Sekolah Dengan Aman di Masa Pandemi

21 Sep 2021 | COVID-19 | Kesehatan Anak

Dengan semakin meningkatnya kasus COVID-19 di Tanah Air pada tahun 2020 lalu, berdasarkan Surat Edaran Mendikbud Nomor 3 Tahun 2020 tentang Pencegahan COVID-19 pada Satuan Pendidikan, pada bulan Maret 2020 dilakukan penerapan sekolah melalui daring.
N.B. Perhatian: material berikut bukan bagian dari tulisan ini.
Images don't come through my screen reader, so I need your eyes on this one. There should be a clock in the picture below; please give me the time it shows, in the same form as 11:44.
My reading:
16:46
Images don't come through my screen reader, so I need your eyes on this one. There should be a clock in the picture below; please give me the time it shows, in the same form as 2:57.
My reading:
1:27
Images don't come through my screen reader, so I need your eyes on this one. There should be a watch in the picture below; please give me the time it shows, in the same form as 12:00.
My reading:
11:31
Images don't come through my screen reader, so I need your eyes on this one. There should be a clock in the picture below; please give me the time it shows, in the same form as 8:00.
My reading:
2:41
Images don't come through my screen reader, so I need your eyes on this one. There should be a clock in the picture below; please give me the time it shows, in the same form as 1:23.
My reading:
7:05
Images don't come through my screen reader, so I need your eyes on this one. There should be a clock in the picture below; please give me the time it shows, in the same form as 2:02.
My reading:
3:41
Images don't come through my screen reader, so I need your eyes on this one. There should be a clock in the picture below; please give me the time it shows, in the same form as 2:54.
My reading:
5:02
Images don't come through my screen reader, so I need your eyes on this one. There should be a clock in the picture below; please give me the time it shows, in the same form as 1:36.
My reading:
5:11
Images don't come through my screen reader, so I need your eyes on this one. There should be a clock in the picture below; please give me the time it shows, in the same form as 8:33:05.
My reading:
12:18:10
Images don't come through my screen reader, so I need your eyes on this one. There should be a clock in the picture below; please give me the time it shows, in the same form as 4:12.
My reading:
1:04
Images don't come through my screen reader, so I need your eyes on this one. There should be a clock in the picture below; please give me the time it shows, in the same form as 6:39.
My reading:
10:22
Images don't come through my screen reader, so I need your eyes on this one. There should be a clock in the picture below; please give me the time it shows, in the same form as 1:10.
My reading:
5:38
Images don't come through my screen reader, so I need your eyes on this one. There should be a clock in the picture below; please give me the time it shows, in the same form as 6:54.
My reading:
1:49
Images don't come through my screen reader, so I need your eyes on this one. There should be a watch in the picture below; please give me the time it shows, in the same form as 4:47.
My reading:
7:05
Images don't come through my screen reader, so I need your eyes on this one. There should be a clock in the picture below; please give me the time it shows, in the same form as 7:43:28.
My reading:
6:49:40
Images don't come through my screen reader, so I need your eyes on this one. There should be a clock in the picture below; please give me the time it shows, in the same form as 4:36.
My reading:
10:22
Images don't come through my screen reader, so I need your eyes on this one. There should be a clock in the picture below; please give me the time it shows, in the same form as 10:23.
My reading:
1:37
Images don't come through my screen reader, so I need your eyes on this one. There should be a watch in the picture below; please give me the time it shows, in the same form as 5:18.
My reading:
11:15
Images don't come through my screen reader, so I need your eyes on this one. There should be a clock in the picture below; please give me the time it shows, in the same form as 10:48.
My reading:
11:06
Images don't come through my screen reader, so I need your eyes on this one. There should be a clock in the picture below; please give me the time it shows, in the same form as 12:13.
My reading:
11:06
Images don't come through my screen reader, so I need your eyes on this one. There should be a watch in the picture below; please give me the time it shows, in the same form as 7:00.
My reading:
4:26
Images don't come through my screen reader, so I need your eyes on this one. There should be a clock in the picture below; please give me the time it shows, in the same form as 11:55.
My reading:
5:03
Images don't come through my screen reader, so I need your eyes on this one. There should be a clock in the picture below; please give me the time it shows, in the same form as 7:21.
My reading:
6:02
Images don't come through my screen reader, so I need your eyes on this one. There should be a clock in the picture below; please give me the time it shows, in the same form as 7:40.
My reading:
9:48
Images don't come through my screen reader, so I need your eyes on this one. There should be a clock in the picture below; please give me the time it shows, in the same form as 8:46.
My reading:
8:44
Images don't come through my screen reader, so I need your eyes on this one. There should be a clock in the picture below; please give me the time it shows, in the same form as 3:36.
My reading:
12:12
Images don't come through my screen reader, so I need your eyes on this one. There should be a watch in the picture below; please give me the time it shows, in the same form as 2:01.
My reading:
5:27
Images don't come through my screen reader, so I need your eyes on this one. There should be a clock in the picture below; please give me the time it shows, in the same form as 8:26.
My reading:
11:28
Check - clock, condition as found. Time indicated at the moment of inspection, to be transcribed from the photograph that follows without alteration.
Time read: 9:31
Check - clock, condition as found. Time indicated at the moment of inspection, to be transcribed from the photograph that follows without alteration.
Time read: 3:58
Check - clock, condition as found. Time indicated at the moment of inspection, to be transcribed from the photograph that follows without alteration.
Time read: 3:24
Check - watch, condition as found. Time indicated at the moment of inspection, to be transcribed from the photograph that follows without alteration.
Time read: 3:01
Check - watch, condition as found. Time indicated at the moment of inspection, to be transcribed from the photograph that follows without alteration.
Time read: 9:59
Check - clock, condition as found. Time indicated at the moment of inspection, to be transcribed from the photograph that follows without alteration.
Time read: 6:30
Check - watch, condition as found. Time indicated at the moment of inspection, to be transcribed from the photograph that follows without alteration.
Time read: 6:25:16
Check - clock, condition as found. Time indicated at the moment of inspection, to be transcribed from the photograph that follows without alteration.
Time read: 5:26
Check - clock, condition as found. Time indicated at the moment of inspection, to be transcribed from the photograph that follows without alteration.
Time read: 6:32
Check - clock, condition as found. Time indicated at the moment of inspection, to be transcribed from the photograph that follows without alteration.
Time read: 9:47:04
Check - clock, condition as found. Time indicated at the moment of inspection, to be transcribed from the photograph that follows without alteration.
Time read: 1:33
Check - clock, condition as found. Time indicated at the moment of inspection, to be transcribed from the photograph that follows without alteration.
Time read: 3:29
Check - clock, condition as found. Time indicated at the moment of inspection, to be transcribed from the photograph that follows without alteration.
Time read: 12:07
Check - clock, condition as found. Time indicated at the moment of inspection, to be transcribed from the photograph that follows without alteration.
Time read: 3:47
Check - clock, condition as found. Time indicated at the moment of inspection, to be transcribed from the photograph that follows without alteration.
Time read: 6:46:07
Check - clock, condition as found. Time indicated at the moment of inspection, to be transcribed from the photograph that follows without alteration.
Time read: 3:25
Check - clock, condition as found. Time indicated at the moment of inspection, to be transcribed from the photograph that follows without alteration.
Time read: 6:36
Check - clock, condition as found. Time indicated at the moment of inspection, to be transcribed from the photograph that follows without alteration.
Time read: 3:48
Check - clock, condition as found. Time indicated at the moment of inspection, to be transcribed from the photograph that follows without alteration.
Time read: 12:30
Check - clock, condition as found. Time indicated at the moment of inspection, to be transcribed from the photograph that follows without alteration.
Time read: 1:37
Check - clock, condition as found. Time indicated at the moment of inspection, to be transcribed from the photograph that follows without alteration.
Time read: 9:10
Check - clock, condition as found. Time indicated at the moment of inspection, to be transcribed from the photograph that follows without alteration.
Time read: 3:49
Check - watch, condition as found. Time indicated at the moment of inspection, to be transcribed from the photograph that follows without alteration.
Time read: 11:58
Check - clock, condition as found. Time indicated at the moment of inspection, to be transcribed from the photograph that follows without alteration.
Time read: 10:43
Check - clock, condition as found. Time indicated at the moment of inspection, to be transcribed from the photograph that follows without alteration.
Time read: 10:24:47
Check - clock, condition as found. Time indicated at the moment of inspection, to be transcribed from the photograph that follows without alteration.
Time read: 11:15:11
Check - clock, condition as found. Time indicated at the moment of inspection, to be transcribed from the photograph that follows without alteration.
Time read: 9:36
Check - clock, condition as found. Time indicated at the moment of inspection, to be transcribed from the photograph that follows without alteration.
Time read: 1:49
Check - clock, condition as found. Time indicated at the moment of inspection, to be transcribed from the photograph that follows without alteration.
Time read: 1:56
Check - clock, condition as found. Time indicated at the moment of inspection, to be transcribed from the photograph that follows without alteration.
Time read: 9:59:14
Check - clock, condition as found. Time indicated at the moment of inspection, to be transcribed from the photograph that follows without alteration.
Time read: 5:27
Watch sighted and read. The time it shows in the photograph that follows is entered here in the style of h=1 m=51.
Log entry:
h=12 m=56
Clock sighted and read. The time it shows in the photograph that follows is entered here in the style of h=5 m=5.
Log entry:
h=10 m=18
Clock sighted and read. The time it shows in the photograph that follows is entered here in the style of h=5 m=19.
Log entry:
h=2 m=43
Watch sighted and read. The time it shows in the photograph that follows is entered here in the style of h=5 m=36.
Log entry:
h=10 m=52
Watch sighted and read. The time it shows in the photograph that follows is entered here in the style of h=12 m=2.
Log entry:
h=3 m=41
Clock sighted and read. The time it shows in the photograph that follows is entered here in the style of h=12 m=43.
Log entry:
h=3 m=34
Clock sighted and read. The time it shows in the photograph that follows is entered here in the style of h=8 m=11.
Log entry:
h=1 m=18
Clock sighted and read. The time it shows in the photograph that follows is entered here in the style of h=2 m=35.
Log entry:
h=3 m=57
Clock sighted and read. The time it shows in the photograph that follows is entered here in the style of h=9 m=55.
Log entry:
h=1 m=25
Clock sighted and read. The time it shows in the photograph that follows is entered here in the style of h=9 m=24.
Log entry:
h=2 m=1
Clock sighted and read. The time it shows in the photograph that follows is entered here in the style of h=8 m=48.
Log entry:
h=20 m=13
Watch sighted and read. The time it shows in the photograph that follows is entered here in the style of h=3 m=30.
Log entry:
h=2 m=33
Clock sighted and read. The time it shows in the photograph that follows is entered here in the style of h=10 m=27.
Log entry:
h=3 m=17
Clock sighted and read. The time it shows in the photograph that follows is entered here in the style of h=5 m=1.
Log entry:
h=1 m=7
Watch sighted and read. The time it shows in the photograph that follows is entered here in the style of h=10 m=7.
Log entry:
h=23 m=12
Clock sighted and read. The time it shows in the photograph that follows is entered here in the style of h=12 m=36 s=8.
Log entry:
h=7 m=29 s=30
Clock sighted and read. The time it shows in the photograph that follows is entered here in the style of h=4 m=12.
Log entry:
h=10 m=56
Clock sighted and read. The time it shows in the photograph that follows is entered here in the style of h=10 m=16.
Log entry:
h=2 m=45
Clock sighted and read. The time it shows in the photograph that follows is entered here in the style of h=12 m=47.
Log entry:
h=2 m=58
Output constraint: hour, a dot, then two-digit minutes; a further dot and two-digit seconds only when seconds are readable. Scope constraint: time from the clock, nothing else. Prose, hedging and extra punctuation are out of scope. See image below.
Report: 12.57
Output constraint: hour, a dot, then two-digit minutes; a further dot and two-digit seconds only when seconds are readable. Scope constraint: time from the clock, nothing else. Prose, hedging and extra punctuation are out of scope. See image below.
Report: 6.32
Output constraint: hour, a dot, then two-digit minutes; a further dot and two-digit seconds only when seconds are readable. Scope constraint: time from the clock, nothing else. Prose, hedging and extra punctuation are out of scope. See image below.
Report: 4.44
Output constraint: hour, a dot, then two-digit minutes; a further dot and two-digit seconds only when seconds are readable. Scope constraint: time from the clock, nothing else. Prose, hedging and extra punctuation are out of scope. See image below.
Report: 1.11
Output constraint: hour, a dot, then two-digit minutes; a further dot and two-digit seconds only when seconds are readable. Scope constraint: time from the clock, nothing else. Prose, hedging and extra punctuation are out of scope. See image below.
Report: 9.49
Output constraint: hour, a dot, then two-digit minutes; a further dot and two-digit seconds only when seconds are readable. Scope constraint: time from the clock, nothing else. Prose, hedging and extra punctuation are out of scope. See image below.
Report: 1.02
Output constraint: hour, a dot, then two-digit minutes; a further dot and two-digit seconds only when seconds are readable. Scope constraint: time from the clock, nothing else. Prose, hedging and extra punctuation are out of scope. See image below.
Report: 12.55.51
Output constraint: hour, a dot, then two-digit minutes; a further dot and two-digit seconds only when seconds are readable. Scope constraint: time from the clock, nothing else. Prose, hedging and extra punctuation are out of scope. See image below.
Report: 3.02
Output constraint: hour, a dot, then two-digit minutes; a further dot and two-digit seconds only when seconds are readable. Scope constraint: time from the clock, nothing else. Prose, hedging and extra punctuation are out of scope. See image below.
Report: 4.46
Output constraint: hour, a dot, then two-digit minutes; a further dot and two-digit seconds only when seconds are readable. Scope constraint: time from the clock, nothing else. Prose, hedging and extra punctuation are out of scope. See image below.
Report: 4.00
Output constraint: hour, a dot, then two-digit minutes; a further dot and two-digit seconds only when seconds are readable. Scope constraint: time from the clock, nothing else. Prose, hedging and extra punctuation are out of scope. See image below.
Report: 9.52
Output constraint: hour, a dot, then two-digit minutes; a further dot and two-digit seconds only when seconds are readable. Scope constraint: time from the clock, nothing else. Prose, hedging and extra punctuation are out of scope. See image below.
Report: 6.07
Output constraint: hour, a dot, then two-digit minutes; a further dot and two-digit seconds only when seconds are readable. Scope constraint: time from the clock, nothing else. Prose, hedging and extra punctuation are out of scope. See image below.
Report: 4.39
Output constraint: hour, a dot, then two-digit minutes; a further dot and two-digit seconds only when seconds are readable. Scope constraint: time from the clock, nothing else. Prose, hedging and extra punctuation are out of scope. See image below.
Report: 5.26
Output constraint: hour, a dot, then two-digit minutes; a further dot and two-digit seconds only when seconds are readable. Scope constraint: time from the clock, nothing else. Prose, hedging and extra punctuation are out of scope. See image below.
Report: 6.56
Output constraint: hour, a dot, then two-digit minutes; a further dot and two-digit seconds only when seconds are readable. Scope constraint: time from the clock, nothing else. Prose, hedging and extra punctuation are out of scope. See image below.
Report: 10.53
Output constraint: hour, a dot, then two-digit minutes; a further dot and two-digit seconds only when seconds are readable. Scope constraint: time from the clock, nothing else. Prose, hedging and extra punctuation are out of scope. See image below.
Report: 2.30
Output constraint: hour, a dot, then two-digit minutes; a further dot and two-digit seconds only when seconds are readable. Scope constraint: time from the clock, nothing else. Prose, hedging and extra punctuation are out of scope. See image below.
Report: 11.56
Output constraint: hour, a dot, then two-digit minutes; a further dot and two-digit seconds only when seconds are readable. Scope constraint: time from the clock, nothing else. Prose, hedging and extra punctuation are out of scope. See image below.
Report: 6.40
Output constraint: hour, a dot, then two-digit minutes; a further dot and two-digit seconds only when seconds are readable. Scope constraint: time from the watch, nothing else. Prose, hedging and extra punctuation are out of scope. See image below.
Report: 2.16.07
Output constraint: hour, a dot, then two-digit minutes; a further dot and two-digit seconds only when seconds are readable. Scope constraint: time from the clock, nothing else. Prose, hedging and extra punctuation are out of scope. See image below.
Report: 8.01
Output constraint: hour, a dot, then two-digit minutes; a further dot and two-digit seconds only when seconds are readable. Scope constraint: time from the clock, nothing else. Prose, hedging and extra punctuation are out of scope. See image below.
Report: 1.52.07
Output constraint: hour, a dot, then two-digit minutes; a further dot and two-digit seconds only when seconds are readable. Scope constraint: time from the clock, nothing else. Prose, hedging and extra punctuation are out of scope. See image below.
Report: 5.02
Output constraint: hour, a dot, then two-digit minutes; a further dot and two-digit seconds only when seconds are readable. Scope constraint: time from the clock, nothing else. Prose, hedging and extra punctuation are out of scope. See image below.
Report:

Akibatnya, sekolah ditutup. Pandemi COVID-19 memang telah memberikan dampak dan perubahan besar pada berbagai sektor.

 

Saat ini, dengan adanya pemeriksaan dan terapi terhadap COVID-19, berbagai sektor tersebut mulai kembali pulih. Pemerintah Provinsi DKI Jakarta resmi mengadakan uji coba sekolah tatap muka pada tanggal 7 April 2021 hingga 29 April 2021 di 85 sekolah yang telah lulus pemeriksaan. Pemerintah akan menyerahkan keputusan menjalani sekolah tatap muka kepada orang tua murid, dan bila terdapat kasus positif terpapar COVID-19, maka sekolah akan ditutup 3 x 24 jam dan akan dilakukan tracing serta desinfeksi.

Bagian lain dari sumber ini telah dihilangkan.